_TASK INSTRUCTIONS_
Using the listing below, give the number of lines where "application" appears, and nothing else.

_MATERIAL PROVIDED_
···

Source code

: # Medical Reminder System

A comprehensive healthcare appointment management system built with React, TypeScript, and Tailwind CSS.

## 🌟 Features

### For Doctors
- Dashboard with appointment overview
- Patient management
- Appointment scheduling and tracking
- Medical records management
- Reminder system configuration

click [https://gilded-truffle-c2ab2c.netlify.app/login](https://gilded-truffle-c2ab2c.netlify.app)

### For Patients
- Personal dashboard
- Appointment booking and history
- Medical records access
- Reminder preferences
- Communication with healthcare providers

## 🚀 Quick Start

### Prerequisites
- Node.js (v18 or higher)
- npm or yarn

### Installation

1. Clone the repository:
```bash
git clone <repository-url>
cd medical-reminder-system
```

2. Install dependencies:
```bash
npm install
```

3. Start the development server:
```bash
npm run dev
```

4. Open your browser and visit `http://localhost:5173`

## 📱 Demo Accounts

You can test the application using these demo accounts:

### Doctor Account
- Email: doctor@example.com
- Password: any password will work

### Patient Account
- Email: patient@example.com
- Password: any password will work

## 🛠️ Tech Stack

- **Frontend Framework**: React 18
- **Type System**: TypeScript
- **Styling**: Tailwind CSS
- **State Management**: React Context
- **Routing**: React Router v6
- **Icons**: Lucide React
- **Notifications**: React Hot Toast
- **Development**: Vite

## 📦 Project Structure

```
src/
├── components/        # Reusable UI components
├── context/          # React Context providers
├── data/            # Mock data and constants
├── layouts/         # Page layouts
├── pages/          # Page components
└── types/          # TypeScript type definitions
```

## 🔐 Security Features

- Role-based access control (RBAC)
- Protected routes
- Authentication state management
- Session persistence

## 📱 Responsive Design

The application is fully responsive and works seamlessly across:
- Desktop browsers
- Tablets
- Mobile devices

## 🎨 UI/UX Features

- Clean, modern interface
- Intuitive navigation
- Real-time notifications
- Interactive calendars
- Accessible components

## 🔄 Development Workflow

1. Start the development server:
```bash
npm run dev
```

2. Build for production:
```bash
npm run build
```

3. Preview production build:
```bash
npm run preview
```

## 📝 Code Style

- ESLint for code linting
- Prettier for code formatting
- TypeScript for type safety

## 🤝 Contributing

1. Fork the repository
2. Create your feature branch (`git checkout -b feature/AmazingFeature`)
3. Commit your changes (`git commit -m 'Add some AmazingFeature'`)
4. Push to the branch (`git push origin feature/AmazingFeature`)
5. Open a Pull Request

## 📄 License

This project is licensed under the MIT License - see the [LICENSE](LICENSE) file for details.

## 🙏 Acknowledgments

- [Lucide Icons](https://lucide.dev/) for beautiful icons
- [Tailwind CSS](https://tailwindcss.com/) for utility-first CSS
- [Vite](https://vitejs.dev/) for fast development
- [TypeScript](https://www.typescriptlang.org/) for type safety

···

_FINISHED TASK_
2